Öko-Kolonialismus ohne schlechtes Gewissen

Deutschlands Auslagerung der Gewinnung „grünen“ Stroms nach Lateinamerika hätte dort schwere ökologische und auch soziale Folgen

Dagmar Jestrzemski
21.02.2023

Als sich chinesische Konzerne vor einigen Jahren in Afrika große Agrarflächen zum eigenen Feldbau sicherten, war das Schlagwort „Landgrabbing“ in aller Munde. Bereits 2004 machte die „taz“ mit dem Titel „Eure erneuerbare Energie ist Öko-Kolonialismus“ ein Thema bekannt, das in Lateinamerika und Afrika heute mehr denn je Brisanz hat. Am Beispiel von Chile wird das damit verbundene Unrecht deutlich.

Missachtung der Indogenen

Der chilenische Staat vergab Nutzungsrechte an Wasser, Land und Rohstoffen an private Unternehmen und in der Elektrizitätswirtschaft an sogenannte Independent Power Producers (IPP). Diese Konsortien aus zumeist europäischen und nordamerikanischen Investoren errichten Wind- und Solarparks oftmals auf Ländereien, die ursprünglich der überwiegend indigenen Bevölkerung gehörten. Menschenrechte und der Naturschutz werden dabei missachtet, Widerständige eingeschüchtert und durch Morddrohungen zum Schweigen gebracht. Die deutsche Gesellschaft für Internationale Zusammenarbeit (GIZ) gab 2021 bekannt, dass in Chile Projekte mit insgesamt mehr als 47 Gigawatt (GW) installierter Kapazität für „grünen“ Strom genehmigt wurden, darunter etwa 30 GW für Photovoltaik und fast 14 GW für Windkraftvorhaben. Deutsche Firmen erhoffen sich davon weitere Beteiligungsmöglichkeiten und Lieferchancen.

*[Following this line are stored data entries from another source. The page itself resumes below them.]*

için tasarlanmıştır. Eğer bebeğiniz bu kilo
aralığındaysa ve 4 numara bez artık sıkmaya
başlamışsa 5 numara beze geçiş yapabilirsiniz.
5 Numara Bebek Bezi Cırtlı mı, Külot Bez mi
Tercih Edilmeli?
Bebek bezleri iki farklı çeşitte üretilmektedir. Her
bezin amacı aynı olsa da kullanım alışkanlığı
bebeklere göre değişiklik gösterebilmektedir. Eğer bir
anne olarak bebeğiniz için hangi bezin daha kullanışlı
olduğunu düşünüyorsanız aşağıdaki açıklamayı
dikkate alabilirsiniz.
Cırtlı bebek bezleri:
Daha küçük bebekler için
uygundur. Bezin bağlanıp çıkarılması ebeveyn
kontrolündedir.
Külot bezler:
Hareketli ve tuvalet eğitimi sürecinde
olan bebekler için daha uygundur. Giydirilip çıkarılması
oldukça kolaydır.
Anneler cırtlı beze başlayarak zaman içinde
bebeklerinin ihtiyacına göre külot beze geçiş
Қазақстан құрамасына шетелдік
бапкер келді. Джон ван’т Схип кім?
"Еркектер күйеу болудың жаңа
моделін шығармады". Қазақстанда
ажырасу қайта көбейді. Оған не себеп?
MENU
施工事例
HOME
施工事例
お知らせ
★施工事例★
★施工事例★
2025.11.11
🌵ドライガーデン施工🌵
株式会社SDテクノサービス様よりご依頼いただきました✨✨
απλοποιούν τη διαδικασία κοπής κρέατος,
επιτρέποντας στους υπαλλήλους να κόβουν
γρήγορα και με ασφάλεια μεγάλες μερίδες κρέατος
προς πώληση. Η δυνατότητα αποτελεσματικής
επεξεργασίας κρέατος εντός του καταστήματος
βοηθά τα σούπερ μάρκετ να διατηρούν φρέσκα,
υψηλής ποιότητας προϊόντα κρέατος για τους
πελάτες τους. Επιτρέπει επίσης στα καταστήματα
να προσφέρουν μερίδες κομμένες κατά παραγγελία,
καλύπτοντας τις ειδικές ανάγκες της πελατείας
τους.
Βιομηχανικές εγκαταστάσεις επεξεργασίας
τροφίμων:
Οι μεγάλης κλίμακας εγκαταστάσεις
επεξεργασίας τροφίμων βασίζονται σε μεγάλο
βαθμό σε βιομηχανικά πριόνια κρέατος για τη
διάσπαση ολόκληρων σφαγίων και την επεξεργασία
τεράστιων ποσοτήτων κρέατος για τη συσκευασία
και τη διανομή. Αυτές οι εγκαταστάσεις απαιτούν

Heute hüten sich die „taz“ und andere Medien, den Begriff Öko-Kolonialismus und seinen fatalen Hintergrund wiederaufleben zu lassen. Soll doch um jeden Preis vermieden werden, dass hierzulande die katastrophalen Umstände der angeblich umweltschonenden Technologien zur Erzeugung von „grünem“ Strom und Wasserstoff auf anderen Kontinenten bekannt werden und Diskussionen auslösen. Jüngst wollte Bundeskanzler Olaf Scholz bei seinem Besuch der Länder Brasilien, Argentinien und Chile deren Präsidenten seinen „Klimaclub“ schmackhaft machen. Damit verbunden sind Vorhaben für Wind- und Solarparks in den drei Ländern zur Produktion von „grüner“ Energie für den Export nach Deutschland.

Dürre durch Windparks

Natürlich sind der Kanzler und sein Energieminister Robert Habeck über die massiven Menschenrechtsverstöße und die Umweltverschmutzung informiert, die in Lateinamerika in Verbindung mit dem Bergbau, dem wasserverschlingenden Lithiumabbau, dem ebenfalls hohen Wasserverbrauch der Forst- und Agrarindustrie und dem Bau von Wind- und Solarparks erfolgen. In Chile kämpfen die Industriekonzerne um die schwindenden Wasservorräte des Landes, während das Land seit eineinhalb Jahrzehnten einer Jahrtausenddürre ausgeliefert ist. In den ausgebeuteten Regionen bleiben die rechtlosen Kleinbauern hilflos zurück. Ihre Anliegen macht allenfalls das katholische Hilfswerk Misereor publik. Aufgrund des Wassermangels zeichnet sich ein Notstand ab, der den Zusammenbruch großer Teile der Wirtschaft des Landes zur Folge haben könnte. Dessen ungeachtet traten die Präsidenten Chiles und Argentiniens, Gabriel Boric und Alberto Ángel Fernández, dem sogenanntem Klimaclub bei, während Brasiliens Lula da Silva dem Vorschlag des Bundeskanzlers wie auch dessen Bitte um Lieferung von Panzermunition für die Ukraine eine Abfuhr erteilte.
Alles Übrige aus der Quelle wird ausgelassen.